* [Data under study]

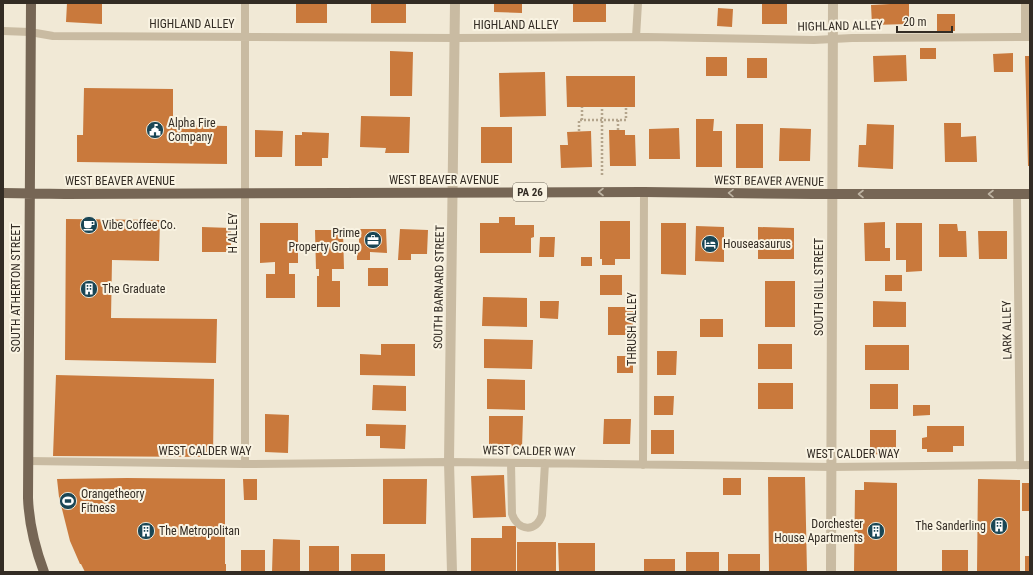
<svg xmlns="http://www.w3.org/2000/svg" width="1033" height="575" font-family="'Roboto Condensed',sans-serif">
<rect width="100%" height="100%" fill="#f1e9d6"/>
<!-- building -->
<path fill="#c9793c" d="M67,3H102V24L66,22Z
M296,3H327V23H296Z
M371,3H406V23H371Z
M494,3H522V13L494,12Z
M573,3H606V22H573Z
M762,3H787V24H762Z
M909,3V24L872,25L871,5Z
M718,8L733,9L732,27L717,26Z
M937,14H955V31H937Z
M920,48H936V59H920Z
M390,51L413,52L412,96H390Z
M1013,53V72H994L993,54Z
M906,55L907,81L874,82L873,56Z
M1025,56H1030V166H1028Z
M706,57H727V76H706Z
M747,58H767V78H747Z
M545,72L546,116L500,117L499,73Z
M566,76H635V107H567Z
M84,88L173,89V125L227,126V164L77,162V135H83Z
M361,116L410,117L409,153H385L386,148L360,147Z
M696,119H714L713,131H722V167H696Z
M944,123H961V137L976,136L977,162H945Z
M736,124H763V168H736Z
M867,124L894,125L893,169L858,167L859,145H866Z
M481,127H512V163H481Z
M679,128L680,159H649V129Z
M780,128L811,129L810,161H779Z
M255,130L283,131L282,157H255Z
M609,130H625V135H635L636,166H610Z
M591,131L592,167L561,168L560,145H568L567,132Z
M302,132L329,133L328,158H322V166H295V135H302Z
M499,217H515V225H534V237L531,238V253H480V223H499Z
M66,219L160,220L159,261L112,260L111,318L217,319L216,363L65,360Z
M600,221H630V259H615V265H602V259H600Z
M885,222V248H890V261H865L864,223Z
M260,223H298V263H289V274H295V298H266V274H275V262L260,263Z
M661,223H686V275L661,274Z
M896,223H922V271L906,272V260H896Z
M939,224H957L958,231H966L967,257H939Z
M696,226L724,227V262L695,261Z
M202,227L231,228V252H202Z
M758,227L794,228V259H758Z
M359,229H386L387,253L370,252V260H357V250H359Z
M400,229L428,230L427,254H411V260H398Z
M315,230H343L344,269H332V281H340V307H317V276H319V269H316Z
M978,231H1007V259H979Z
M540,237H555L554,257H539Z
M581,257H592V266H581Z
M368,268H388V286H368Z
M600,275H622V295H600Z
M885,275H902V291H885Z
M765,281H795V327H765Z
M483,297L527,298V327L482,326Z
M540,301H559L558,319L540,318Z
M873,301L906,302V327H873Z
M608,307H633V335H608Z
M700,319H723V337H700Z
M484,339L533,340L532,369L484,368Z
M381,344H415V376L360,375V354L381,355Z
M758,344H792V369H758Z
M865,345H909V370H865Z
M657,351H677L676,375H657Z
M617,356H633V373H617Z
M56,375L214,379L213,457L53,456Z
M487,379L525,380V410L487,409Z
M758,383H793V409H758Z
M870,384H898V409H870Z
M373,385L406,386V411L372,410Z
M654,396H674L673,415H654Z
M913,405H930V415L913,416Z
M265,414L289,415L288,453L265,452Z
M489,416H523L522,448L489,447Z
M604,419H631L630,444H603Z
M366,424L406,425L405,449L380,448V436H366Z
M927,426H964V446H953V452H927V449H922V438L927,437Z
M651,430H674V454H651Z
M870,430H896V455L870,454Z
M504,475L506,517L473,518L471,476Z
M768,477H805L807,572H769Z
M127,478L225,479V564H226V572H85L81,564H80L70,541L59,497L57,479Z
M723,478H741V495H723Z
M243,479H257V500H244Z
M383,479H427L426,524H383Z
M978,479L1020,480V572H977Z
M864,482L897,483V572H854L855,490H864Z
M1022,483H1030V511H1022Z
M502,526H516V572H471V538H502Z
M273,539L300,540V572H272Z
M517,542H556V572H517Z
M558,543H595V572H559Z
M309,546H339V572H309Z
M241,550H265V572H241Z
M942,550H968V572H942Z
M686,552H719V572H686Z
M351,554H385V572H351Z
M728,554H760V572H728Z
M1025,556H1030V572H1025Z
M644,559H675V572H644Z"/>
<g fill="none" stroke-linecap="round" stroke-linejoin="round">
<!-- path -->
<path stroke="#b4a58c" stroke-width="2.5" stroke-dasharray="2 2" stroke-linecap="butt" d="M582,120V107
M618,130V120
M579,131V120H626V107
M602,175V107
M3,461H4"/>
<!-- service -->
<path stroke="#c9bba2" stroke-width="8" d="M1025,3V37
M3,31L30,32L53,36L455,38L647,37L814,40L852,38L1030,37
M636,37L638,3
M1017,194L1020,465
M28,461L245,464L449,462L831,467L1030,465
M511,463L512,514C518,531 536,533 542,515L545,463
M245,464V3
M643,465L644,192"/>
<!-- minor -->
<path stroke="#c9bba2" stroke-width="10" d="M452,572L449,462L455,3
M831,572L833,3"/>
<!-- primary -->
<path stroke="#766655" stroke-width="10" d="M31,3L28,498C29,524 35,548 44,572
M3,193L65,194L644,192L814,194H1030"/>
</g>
<!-- one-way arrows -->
<defs><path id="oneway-chevron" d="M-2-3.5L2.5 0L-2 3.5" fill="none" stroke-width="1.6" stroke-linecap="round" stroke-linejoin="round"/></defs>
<g stroke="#beb4a3">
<use href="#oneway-chevron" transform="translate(601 192) rotate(180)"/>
<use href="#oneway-chevron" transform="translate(731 193) rotate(-179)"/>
<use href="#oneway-chevron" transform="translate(861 194) rotate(180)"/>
<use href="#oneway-chevron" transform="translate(991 194) rotate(180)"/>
</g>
<!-- icons -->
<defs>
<symbol id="civic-disc" viewBox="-11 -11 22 22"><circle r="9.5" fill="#1a4655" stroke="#f9f3e2"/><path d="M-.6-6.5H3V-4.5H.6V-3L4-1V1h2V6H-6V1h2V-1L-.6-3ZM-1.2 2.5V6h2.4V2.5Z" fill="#fff"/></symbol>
<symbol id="cafe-disc" viewBox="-11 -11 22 22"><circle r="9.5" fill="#1a4655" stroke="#f9f3e2"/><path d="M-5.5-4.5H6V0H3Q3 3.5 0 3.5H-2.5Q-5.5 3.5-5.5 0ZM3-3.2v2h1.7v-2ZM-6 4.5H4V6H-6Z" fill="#fff"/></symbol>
<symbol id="office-disc" viewBox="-11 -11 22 22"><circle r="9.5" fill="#1a4655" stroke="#f9f3e2"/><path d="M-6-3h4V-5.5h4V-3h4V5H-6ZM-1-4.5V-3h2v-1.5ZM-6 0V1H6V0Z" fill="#fff"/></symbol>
<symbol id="hotel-disc" viewBox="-11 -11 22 22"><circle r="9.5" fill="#1a4655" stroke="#f9f3e2"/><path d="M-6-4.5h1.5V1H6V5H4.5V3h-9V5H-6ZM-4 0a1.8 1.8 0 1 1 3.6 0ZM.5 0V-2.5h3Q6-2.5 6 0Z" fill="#fff"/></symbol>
<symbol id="building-disc" viewBox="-11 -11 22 22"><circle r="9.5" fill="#1a4655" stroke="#f9f3e2"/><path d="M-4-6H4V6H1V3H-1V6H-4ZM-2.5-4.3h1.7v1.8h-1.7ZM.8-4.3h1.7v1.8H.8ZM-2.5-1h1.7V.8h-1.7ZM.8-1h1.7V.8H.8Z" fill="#fff"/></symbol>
<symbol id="stadium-disc" viewBox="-11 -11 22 22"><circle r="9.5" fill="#1a4655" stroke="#f9f3e2"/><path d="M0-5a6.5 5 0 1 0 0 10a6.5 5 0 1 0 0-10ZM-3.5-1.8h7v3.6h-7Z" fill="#fff"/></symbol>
</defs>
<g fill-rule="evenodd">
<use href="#civic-disc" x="145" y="120" width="20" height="20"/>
<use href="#cafe-disc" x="79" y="215" width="20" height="20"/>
<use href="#office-disc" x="363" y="230" width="20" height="20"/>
<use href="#hotel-disc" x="700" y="234" width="20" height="20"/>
<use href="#building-disc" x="79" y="279" width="20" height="20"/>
<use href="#stadium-disc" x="58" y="491" width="20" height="20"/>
<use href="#building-disc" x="989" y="516" width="20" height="20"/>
<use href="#building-disc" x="136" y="521" width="20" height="20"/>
<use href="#building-disc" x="866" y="521" width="20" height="20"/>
</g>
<g text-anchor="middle" stroke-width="4" stroke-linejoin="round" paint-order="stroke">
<!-- shield labels -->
<rect fill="#f9f3e2" stroke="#6e685d" stroke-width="1" x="513" y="183" width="34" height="18" rx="3"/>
<g font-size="11" font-weight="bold" fill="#332c24">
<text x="530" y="196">PA 26</text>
</g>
<!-- street labels -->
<g font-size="12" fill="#332c24" stroke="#f9f3e2">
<text x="192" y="28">HIGHLAND ALLEY</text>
<text x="516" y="29">HIGHLAND ALLEY</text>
<text transform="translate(840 26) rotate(-1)" y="4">HIGHLAND ALLEY</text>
<text x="444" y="184">WEST BEAVER AVENUE</text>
<text x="120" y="185">WEST BEAVER AVENUE</text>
<text transform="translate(769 181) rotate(1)" y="4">WEST BEAVER AVENUE</text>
<text transform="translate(233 233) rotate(-90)" y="4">H ALLEY</text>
<text transform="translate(439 287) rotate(-89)" y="4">SOUTH BARNARD STREET</text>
<text transform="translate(819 287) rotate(-90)" y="4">SOUTH GILL STREET</text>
<text transform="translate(16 288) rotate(-90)" y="4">SOUTH ATHERTON STREET</text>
<text transform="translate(632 329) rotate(-90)" y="4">THRUSH ALLEY</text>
<text transform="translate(1007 330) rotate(-91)" y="4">LARK ALLEY</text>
<text x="205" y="455">WEST CALDER WAY</text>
<text transform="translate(529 451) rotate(1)" y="4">WEST CALDER WAY</text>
<text x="853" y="458">WEST CALDER WAY</text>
</g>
<!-- poi labels -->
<g font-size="12" fill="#332c24" stroke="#f9f3e2" text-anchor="start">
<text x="168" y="127">Alpha Fire<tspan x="168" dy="14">Company</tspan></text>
<text x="102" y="229">Vibe Coffee Co.</text>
<text x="360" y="237" text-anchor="end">Prime<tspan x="360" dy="14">Property Group</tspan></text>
<text x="723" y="248">Houseasaurus</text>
<text x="102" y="293">The Graduate</text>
<text x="81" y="498">Orangetheory<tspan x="81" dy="14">Fitness</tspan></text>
<text x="863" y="528" text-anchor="end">Dorchester<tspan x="863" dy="14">House Apartments</tspan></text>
<text x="986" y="530" text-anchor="end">The Sanderling</text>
<text x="159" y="535">The Metropolitan</text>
</g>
</g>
<!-- border -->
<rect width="1033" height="575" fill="none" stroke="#332c24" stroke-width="8"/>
<!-- scale -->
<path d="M897 26v6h55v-6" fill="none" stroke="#332c24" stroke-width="2"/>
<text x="903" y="26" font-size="12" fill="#332c24" stroke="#f9f3e2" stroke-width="3" paint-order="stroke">20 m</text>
</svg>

* [Required work] Extract the lines of the preceding material that run from the line with "M368,268H388V286H368Z" through the line with "M517,542H556V572H517Z", inclusive, reproducing them exactly and adding nothing.

* [Written answer]
M368,268H388V286H368Z
M600,275H622V295H600Z
M885,275H902V291H885Z
M765,281H795V327H765Z
M483,297L527,298V327L482,326Z
M540,301H559L558,319L540,318Z
M873,301L906,302V327H873Z
M608,307H633V335H608Z
M700,319H723V337H700Z
M484,339L533,340L532,369L484,368Z
M381,344H415V376L360,375V354L381,355Z
M758,344H792V369H758Z
M865,345H909V370H865Z
M657,351H677L676,375H657Z
M617,356H633V373H617Z
M56,375L214,379L213,457L53,456Z
M487,379L525,380V410L487,409Z
M758,383H793V409H758Z
M870,384H898V409H870Z
M373,385L406,386V411L372,410Z
M654,396H674L673,415H654Z
M913,405H930V415L913,416Z
M265,414L289,415L288,453L265,452Z
M489,416H523L522,448L489,447Z
M604,419H631L630,444H603Z
M366,424L406,425L405,449L380,448V436H366Z
M927,426H964V446H953V452H927V449H922V438L927,437Z
M651,430H674V454H651Z
M870,430H896V455L870,454Z
M504,475L506,517L473,518L471,476Z
M768,477H805L807,572H769Z
M127,478L225,479V564H226V572H85L81,564H80L70,541L59,497L57,479Z
M723,478H741V495H723Z
M243,479H257V500H244Z
M383,479H427L426,524H383Z
M978,479L1020,480V572H977Z
M864,482L897,483V572H854L855,490H864Z
M1022,483H1030V511H1022Z
M502,526H516V572H471V538H502Z
M273,539L300,540V572H272Z
M517,542H556V572H517Z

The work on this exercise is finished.